§ **What is expected**
Every line below between the one holding "X156895859Y-92391463D03*" and the one holding "X143306800Y-119862600D03*", inclusive, should be copied exactly, and no other line.

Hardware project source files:
┏━━
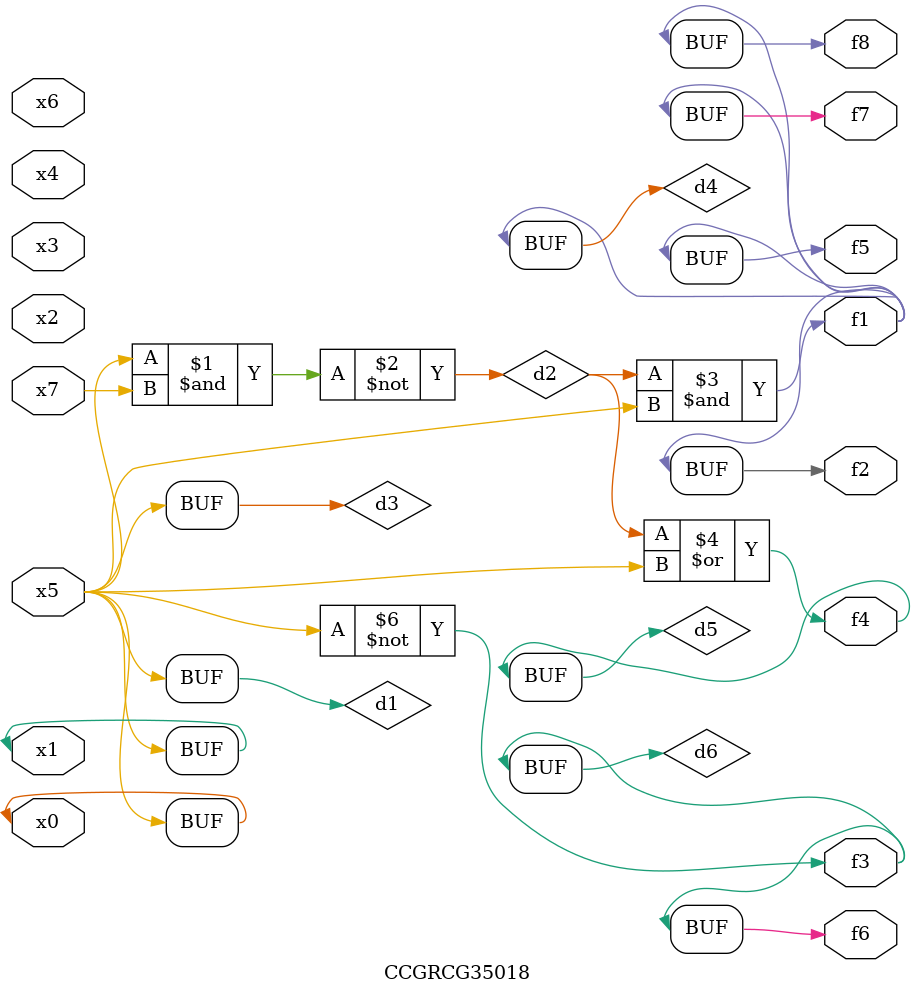
<source format=v>
module CCGRCG35018(
	input x0, x1, x2, x3, x4, x5, x6, x7,
	output f1, f2, f3, f4, f5, f6, f7, f8
);

	wire d1, d2, d3, d4, d5, d6;

	buf (d1, x0, x5);
	nand (d2, x5, x7);
	buf (d3, x0, x1);
	and (d4, d2, d3);
	or (d5, d2, d3);
	nor (d6, d1, d3);
	assign f1 = d4;
	assign f2 = d4;
	assign f3 = d6;
	assign f4 = d5;
	assign f5 = d4;
	assign f6 = d6;
	assign f7 = d4;
	assign f8 = d4;
endmodule

</source>
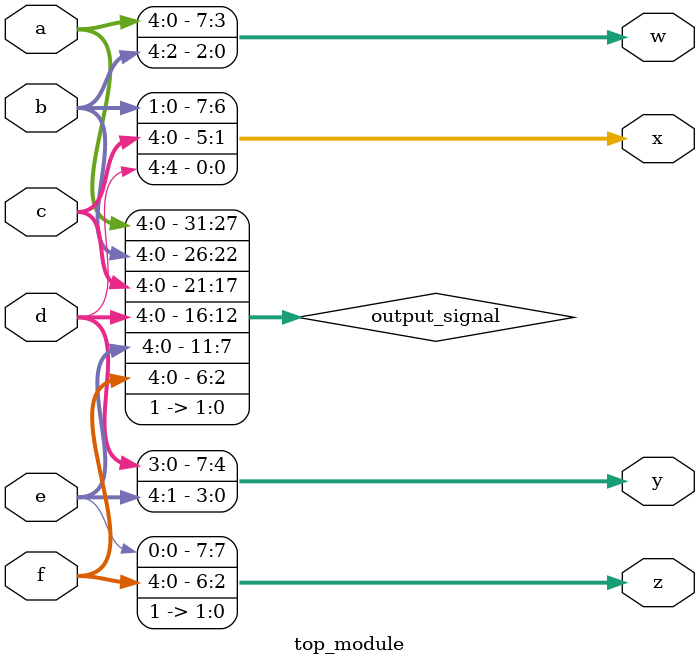
<source format=v>
module top_module (
    input [4:0] a, b, c, d, e, f,
    output [7:0] w, x, y, z );
    // assign { ... } = { ... };
    wire [31:0] output_signal = {a, b, c, d, e, f, 2'b11};
    assign w[7:0] = output_signal[31:24];
    assign x[7:0] = output_signal[23:16];
    assign y[7:0] = output_signal[15:8];
    assign z[7:0] = output_signal[7:0];
endmodule

</source>
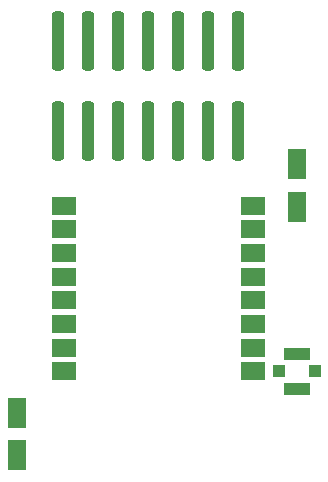
<source format=gbr>
%TF.GenerationSoftware,KiCad,Pcbnew,9.0.0*%
%TF.CreationDate,2025-05-16T16:34:18-03:00*%
%TF.ProjectId,V1A,5631412e-6b69-4636-9164-5f7063625858,rev?*%
%TF.SameCoordinates,Original*%
%TF.FileFunction,Paste,Top*%
%TF.FilePolarity,Positive*%
%FSLAX46Y46*%
G04 Gerber Fmt 4.6, Leading zero omitted, Abs format (unit mm)*
G04 Created by KiCad (PCBNEW 9.0.0) date 2025-05-16 16:34:18*
%MOMM*%
%LPD*%
G01*
G04 APERTURE LIST*
G04 Aperture macros list*
%AMRoundRect*
0 Rectangle with rounded corners*
0 $1 Rounding radius*
0 $2 $3 $4 $5 $6 $7 $8 $9 X,Y pos of 4 corners*
0 Add a 4 corners polygon primitive as box body*
4,1,4,$2,$3,$4,$5,$6,$7,$8,$9,$2,$3,0*
0 Add four circle primitives for the rounded corners*
1,1,$1+$1,$2,$3*
1,1,$1+$1,$4,$5*
1,1,$1+$1,$6,$7*
1,1,$1+$1,$8,$9*
0 Add four rect primitives between the rounded corners*
20,1,$1+$1,$2,$3,$4,$5,0*
20,1,$1+$1,$4,$5,$6,$7,0*
20,1,$1+$1,$6,$7,$8,$9,0*
20,1,$1+$1,$8,$9,$2,$3,0*%
G04 Aperture macros list end*
%ADD10R,2.000000X1.500000*%
%ADD11RoundRect,0.250000X0.550000X-1.050000X0.550000X1.050000X-0.550000X1.050000X-0.550000X-1.050000X0*%
%ADD12RoundRect,0.255000X-0.255000X2.245000X-0.255000X-2.245000X0.255000X-2.245000X0.255000X2.245000X0*%
%ADD13R,1.000000X1.000000*%
%ADD14R,2.200000X1.050000*%
G04 APERTURE END LIST*
D10*
%TO.C,RFM95W*%
X163245800Y-112755200D03*
X163245800Y-110755200D03*
X163245800Y-108755200D03*
X163245800Y-106755200D03*
X163245800Y-104755200D03*
X163245800Y-102755200D03*
X163245800Y-100755200D03*
X163245800Y-98755200D03*
X147245800Y-98755200D03*
X147245800Y-100755200D03*
X147245800Y-102755200D03*
X147245800Y-104755200D03*
X147245800Y-106755200D03*
X147245800Y-108755200D03*
X147245800Y-110755200D03*
X147245800Y-112755200D03*
%TD*%
D11*
%TO.C,REF\u002A\u002A*%
X167030400Y-98828000D03*
X167030400Y-95228000D03*
%TD*%
D12*
%TO.C,IDC 14*%
X161975859Y-84791463D03*
X161975859Y-92391463D03*
X159435859Y-84791463D03*
X159435859Y-92391463D03*
X156895859Y-84791463D03*
X156895859Y-92391463D03*
X154355859Y-84791463D03*
X154355859Y-92391463D03*
X151815859Y-84791463D03*
X151815859Y-92391463D03*
X149275859Y-84791463D03*
X149275859Y-92391463D03*
X146735859Y-84791463D03*
X146735859Y-92391463D03*
%TD*%
D11*
%TO.C,REF\u002A\u002A*%
X143306800Y-119862600D03*
X143306800Y-116262600D03*
%TD*%
D13*
%TO.C,REF\u002A\u002A*%
X165495859Y-112766463D03*
D14*
X166995859Y-111291463D03*
D13*
X168495859Y-112766463D03*
D14*
X166995859Y-114241463D03*
%TD*%
M02*

</source>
┗━━
§ **Answer section**
X156895859Y-92391463D03*
X154355859Y-84791463D03*
X154355859Y-92391463D03*
X151815859Y-84791463D03*
X151815859Y-92391463D03*
X149275859Y-84791463D03*
X149275859Y-92391463D03*
X146735859Y-84791463D03*
X146735859Y-92391463D03*
%TD*%
D11*
%TO.C,REF\u002A\u002A*%
X143306800Y-119862600D03*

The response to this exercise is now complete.